(Spatial object tracking data)
====
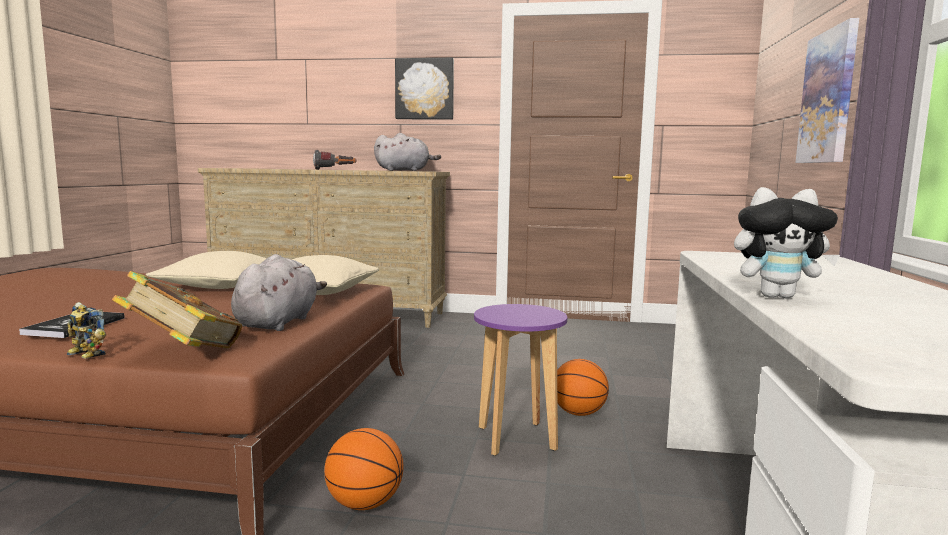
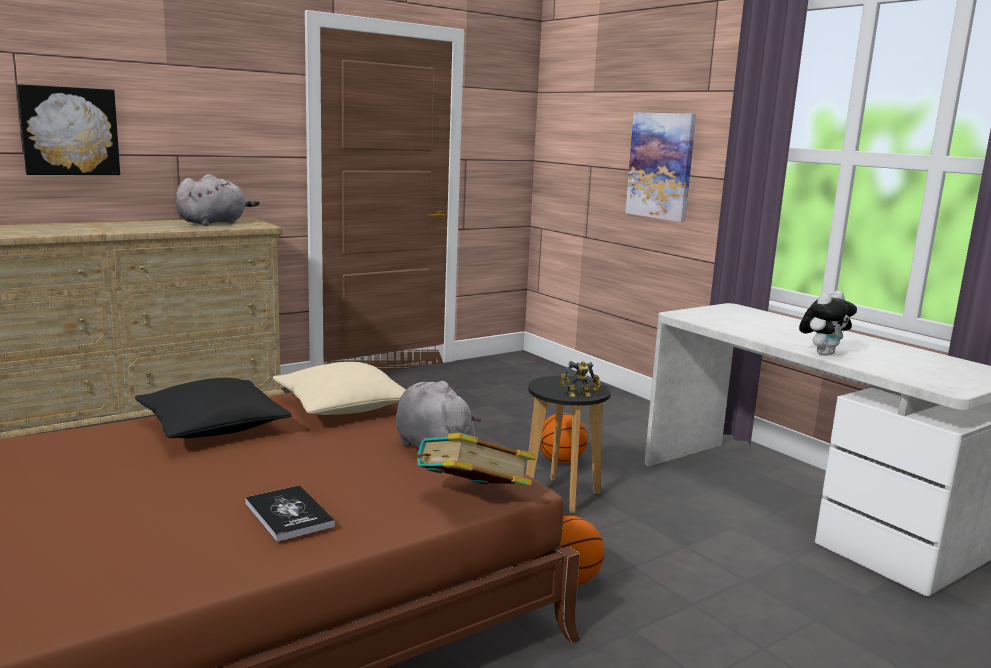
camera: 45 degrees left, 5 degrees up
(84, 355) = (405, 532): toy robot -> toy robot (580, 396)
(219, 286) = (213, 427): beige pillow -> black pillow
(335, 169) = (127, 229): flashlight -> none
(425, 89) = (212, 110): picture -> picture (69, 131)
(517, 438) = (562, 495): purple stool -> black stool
====
Exercise requirements: Above are the entries; copy every line among them that contains the word "black".

Result:
(219, 286) = (213, 427): beige pillow -> black pillow
(517, 438) = (562, 495): purple stool -> black stool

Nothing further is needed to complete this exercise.